The other night I was walking home from work, which is after midnight, through the peaceful streets of Cambridge, when I saw a bunny rabbit up ahead in somebody’s yard. And I yelled out “BUNNY RABBIT!” I then proceeded gingerly forward until I was able to address the bunny rabbit on the other side of the fence, asking him/her various questions I thought would be interesting to a bunny rabbit, such as “do you live under someone’s porch?” and “find any nice garbage to gobble up lately?” and “do bunny rabbits have their own states? or do they call them provinces? and their own state capitals with burrows named after great bunny rabbits of history such as that one Belgian rabbit who successfully colonized sub-Saharan Africa? Do you know who I’m talking about?” at which point he bounded away, offended by my cultural insensitivity. Or perhaps he saw a snow leopard. Probably that one. Cambridge is crawling with snow leopards. They’re like rats to us. I hate them.
Anyway, the reason I love the term “bunny rabbit” is because it’s one of the few animals so cute we have to refer to it redundantly, to hyperemphasize its cuteness. We don’t, for example, say “pony horse” or “ape monkey” or “dolphin whale”. We
certainly wouldn’t say “human lady” or even “virus baby”. We do sometimes say “puppy dog” and “kitty cat”. But those are for spinsters and four-year-olds. “Bunny rabbit” is the best. “Bunny rabbit” is adult. It just is. Trust me, I am the expert on completely pointless and made-up opinions about facts I found on the internet. That’s what it means to be a blogger.

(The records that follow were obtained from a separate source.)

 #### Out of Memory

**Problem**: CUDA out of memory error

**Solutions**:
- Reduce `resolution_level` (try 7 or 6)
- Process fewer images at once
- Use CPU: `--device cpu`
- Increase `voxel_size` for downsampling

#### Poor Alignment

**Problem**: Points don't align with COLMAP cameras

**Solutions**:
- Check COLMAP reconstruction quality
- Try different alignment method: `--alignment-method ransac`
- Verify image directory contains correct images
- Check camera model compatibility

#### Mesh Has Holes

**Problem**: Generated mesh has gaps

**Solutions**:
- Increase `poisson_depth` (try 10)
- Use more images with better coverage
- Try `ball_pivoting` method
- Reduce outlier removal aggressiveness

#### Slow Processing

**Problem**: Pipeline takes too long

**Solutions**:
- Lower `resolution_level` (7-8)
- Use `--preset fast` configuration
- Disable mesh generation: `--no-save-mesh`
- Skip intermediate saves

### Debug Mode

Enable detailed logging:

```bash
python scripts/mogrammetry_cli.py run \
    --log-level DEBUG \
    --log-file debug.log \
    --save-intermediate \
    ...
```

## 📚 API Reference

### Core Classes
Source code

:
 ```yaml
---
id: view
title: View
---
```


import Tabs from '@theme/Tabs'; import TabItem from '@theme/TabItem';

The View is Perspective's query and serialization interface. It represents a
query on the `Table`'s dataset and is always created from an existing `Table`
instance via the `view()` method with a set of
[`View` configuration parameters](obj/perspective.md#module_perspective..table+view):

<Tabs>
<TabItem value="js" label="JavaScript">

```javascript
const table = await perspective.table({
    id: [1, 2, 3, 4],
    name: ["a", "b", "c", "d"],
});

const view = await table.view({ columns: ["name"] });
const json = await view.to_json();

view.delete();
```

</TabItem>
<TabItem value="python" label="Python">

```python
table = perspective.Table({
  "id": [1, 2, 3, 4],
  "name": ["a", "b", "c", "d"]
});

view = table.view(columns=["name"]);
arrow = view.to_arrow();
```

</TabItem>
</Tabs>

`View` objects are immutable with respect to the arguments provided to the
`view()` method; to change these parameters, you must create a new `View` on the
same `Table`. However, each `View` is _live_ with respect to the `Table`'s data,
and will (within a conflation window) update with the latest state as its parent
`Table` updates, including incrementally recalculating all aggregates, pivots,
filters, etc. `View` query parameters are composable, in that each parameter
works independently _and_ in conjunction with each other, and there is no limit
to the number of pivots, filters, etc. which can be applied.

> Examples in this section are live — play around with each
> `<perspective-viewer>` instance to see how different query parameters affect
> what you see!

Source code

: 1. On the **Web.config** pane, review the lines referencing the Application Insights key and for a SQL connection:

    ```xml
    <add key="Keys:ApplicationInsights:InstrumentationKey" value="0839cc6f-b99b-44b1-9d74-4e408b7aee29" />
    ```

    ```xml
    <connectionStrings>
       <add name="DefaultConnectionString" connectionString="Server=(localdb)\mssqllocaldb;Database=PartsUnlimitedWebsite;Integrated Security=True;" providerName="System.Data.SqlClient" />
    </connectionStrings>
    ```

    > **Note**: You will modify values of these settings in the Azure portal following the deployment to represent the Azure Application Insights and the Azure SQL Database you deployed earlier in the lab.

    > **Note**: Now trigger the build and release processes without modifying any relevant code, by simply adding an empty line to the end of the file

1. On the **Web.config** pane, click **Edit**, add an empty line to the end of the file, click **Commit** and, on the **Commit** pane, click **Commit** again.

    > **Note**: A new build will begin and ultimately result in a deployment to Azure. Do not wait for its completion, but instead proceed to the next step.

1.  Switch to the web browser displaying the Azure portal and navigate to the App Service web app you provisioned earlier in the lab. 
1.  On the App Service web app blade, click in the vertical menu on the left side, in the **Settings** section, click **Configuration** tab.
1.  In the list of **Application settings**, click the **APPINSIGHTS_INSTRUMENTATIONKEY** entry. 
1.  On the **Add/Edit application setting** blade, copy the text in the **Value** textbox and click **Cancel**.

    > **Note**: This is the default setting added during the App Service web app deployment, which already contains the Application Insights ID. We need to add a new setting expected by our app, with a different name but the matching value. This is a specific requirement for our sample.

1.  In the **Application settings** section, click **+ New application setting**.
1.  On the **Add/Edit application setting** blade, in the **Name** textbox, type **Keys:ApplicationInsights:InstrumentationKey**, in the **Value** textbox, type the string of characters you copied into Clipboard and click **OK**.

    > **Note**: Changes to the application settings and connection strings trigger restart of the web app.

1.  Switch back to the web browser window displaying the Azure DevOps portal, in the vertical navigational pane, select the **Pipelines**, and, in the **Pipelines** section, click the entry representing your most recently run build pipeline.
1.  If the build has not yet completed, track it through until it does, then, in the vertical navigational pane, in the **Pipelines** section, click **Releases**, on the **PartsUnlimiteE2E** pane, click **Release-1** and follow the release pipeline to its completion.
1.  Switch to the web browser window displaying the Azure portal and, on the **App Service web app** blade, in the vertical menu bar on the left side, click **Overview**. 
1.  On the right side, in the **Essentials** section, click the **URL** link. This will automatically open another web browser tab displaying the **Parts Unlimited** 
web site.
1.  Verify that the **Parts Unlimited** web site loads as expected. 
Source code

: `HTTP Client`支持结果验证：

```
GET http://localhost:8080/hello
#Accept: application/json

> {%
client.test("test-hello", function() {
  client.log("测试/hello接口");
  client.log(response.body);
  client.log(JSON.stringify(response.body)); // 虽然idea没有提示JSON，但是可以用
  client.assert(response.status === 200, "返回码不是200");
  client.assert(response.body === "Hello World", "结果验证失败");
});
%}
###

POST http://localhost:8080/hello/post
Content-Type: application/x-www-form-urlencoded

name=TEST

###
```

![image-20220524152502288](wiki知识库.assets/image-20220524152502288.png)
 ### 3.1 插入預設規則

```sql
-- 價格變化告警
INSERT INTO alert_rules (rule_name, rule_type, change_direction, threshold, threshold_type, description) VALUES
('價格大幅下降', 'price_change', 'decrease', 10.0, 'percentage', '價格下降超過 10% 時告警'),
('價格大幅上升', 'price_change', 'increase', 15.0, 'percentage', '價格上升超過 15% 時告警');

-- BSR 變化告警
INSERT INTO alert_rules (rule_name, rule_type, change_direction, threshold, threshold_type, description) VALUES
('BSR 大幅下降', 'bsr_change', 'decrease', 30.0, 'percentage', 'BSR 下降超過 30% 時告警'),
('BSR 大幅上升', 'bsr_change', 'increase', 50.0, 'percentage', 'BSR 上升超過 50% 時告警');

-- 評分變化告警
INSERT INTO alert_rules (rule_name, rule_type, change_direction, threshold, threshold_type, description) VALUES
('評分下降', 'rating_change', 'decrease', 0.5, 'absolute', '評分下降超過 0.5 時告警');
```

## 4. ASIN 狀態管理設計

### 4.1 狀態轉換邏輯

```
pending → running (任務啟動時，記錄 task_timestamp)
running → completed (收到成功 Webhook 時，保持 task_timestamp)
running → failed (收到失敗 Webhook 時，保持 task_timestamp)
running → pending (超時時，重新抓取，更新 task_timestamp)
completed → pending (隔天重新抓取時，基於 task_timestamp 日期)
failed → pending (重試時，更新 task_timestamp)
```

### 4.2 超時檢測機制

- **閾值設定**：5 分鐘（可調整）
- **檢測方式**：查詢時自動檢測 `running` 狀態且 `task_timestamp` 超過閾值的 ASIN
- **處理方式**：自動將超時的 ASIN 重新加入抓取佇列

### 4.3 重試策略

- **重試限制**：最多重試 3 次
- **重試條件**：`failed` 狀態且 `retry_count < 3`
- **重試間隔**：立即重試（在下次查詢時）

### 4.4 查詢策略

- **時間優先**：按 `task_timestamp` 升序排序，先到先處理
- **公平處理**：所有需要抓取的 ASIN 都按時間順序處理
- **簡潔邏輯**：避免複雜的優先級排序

Some interesting facts I just learned on the internet: the major difference between rabbits and hares is that rabbits live underground, in warrens, while hares live in bedded grass nests above the ground, called “forms”. Hares tend to be larger, with longer ears. Also, there are no rabbits native to North America. They’re all hares. So perhaps the “bunny rabbit” I spoke with was only offended because I didn’t call him a “hare”, just like a Canadian gets offended when you call him an American, or a New Zealander gets offended when you call him a cunt.